O Encontro
Um jovem corre feliz pela calçada. Passando pelas pessoas como se fosse paisagens que dissolvem conforme a visão se movimenta. O sorriso nos lábios revela a infantilidade no ato de aumentar a velocidade das passadas, se afastando dos que o acompanham, causando certa preocupação aos tutores. Os cabelos voam com a força do vento causado pela ligeireza com que se esgueira entre o populacho. A roupa escolhida para a ocasião pela mãe, revela as maneiras sóbrias com que os pais desejam que a sociedade veja seus rebentos. Correr é uma forma de desafiar esse andar ordenado do dia-a-dia, onde mesmo aqueles que dizem viver em correria, não passam de andantes mecânicos, guiados por uma linha invisível, que lhes dita o caminho.
Um senhor apressado, com essa corrida cronometrada cotidianamente, segue em ritmo alucinante.
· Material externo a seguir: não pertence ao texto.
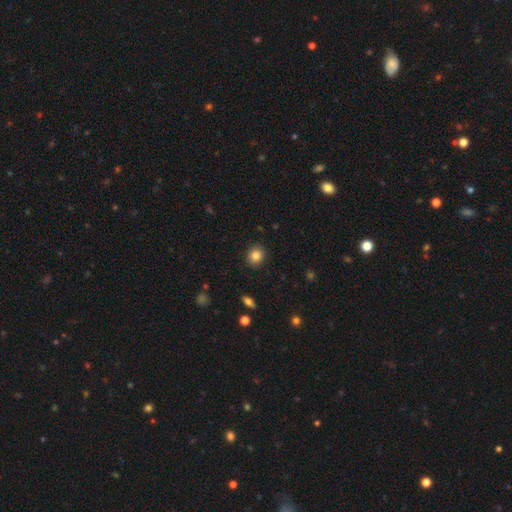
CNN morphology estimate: smooth-or-featured: smooth: 85% | star or artifact: 10% | featured or disk: 6%
  how-rounded: round: 75% | in between: 24% | cigar-shaped: 1%
  merging: none: 90% | minor disturbance: 7% | major disturbance: 2% | merger: 1%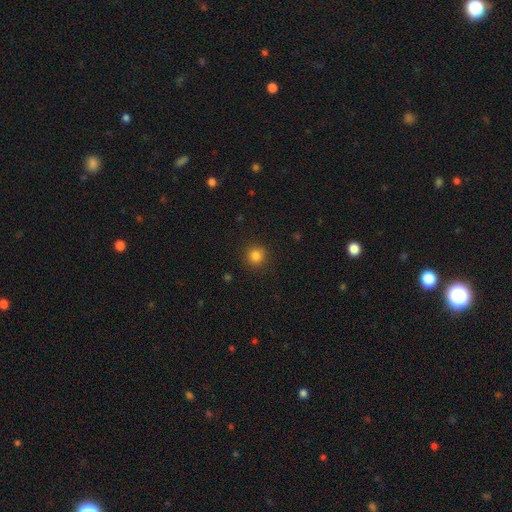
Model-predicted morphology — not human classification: smooth 84%, star or artifact 12%, featured or disk 4%. Down the decision tree: how rounded — round (93%); merging — none (90%).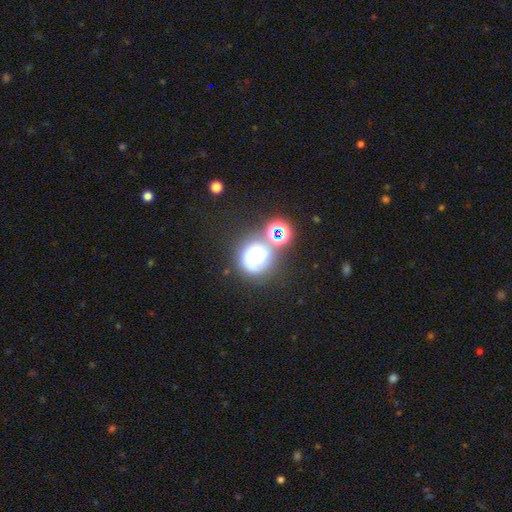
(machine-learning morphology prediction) type=smooth (55%); roundness=round (82%); merging=none (51%).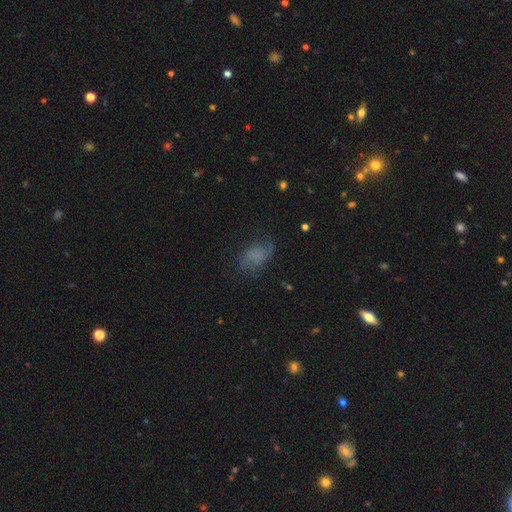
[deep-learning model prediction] A smooth galaxy with no disk features (56%) that is in between round and cigar-shaped (81%). Merging: none (50%).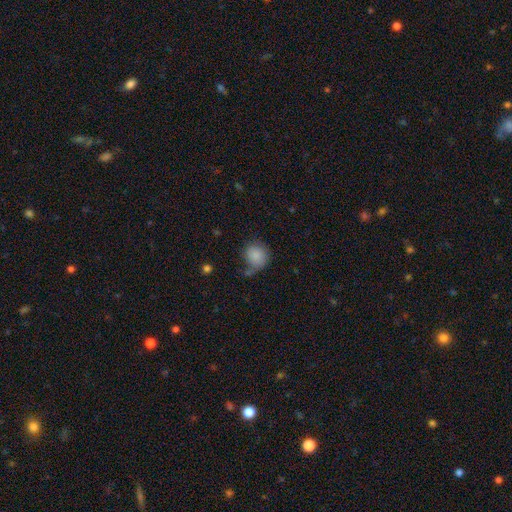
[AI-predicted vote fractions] smooth 86%, star or artifact 8%, featured or disk 6%. Down the decision tree: how rounded — round (86%); merging — none (62%).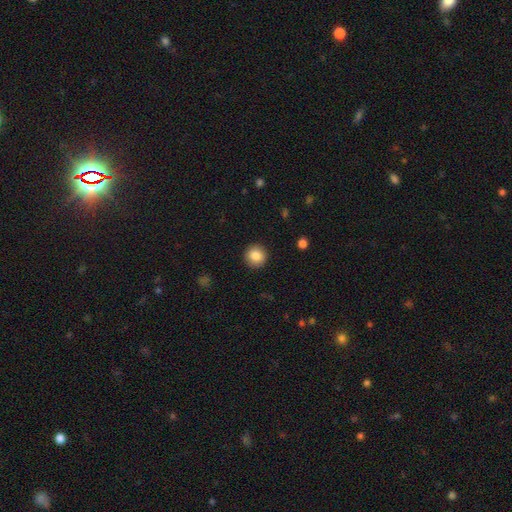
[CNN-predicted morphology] Q: Smooth or featured?
A: smooth (86%); runner-up: star or artifact (9%)
Q: How rounded?
A: round (94%); runner-up: in between (5%)
Q: Merging?
A: none (92%); runner-up: minor disturbance (5%)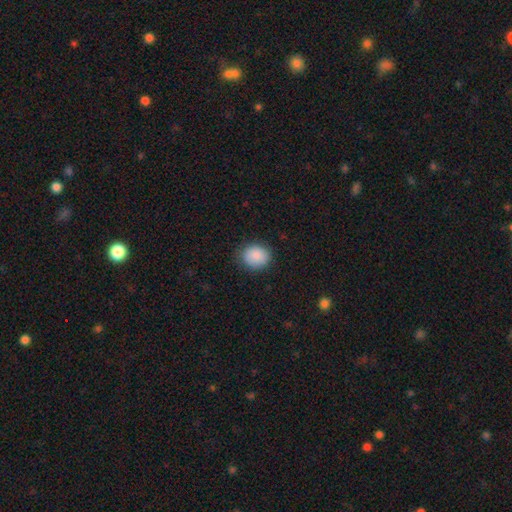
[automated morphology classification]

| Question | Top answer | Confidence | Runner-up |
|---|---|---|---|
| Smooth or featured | smooth | 89% | star or artifact (8%) |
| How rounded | round | 70% | in between (29%) |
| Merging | none | 84% | minor disturbance (12%) |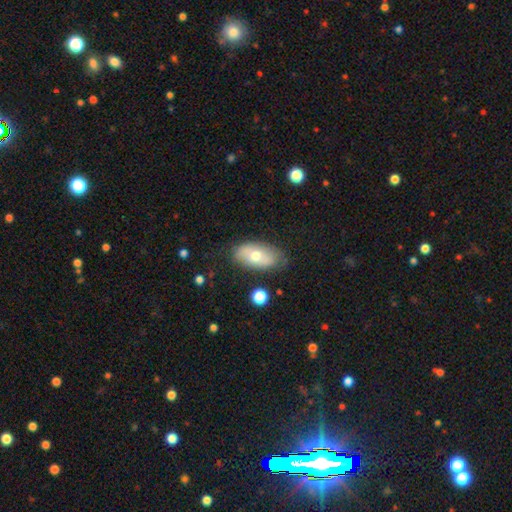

A saída no horário de almoço para poder quitar boletos quase vencidos. Nem almoçara, enfrentando uma fila de agência bancária, que tem como função ser vagarosa, para o desespero dos que nela aguardam a vez. Trajando seu uniforme com o odor exaltado de quem já enfrentou meio período de labuta, segue impaciente aquela serpente de gente que se forma a partir do caixa. Avistando o coletivo que permitirá chegar ao emprego para a segunda jornada, faz como um velocista, esticando-se ao máximo e flexionando os membros para sinalizar ao motorista.
Duas vidas que passam despercebidas, como tantas outras. Mas naquele dia, ocorreu o encontro. O menino que corria de felicidade e o homem em corrida angustiada. Ambos distraídos. A colisão foi inevitável, o garoto sendo lançado com violência ao solo, pelo impacto do corpanzil do operário. Os óculos voaram da face do proletário, as lentes trincaram com a pancada no solo do calçamento. O sujeito ainda tentara amparar o garoto, correndo em seguida para verificar possíveis ferimentos. Nada de muito grave. Apenas pequenas escoriações. Os próprios acompanhantes não se indignaram com o senhor de olhos espantados e não mais preocupado em atrasar-se.
As pessoas aglomeravam em volta, a curiosidade pelo trágico, apesar de ter sido pouco dramático. Ainda assim desviaram a atenção da mecânica diária, deparando-se com a cena do encontro entre dois homens. A disparidade de idades. Muitos os teriam imaginado como pai e filho em outra ocasião. Ali, apenas dois acidentados, o mais jovem ainda tonto com a situação e choramingando os pequenos arranhões, enquanto o de mais idade se afligia por ter causado tamanho infortúnio com sua correria. Na hora de acolher o pequeno ferido, ignorou os óculos danificados, assim como o horário a cumprir, a solidariedade foi seu único dever.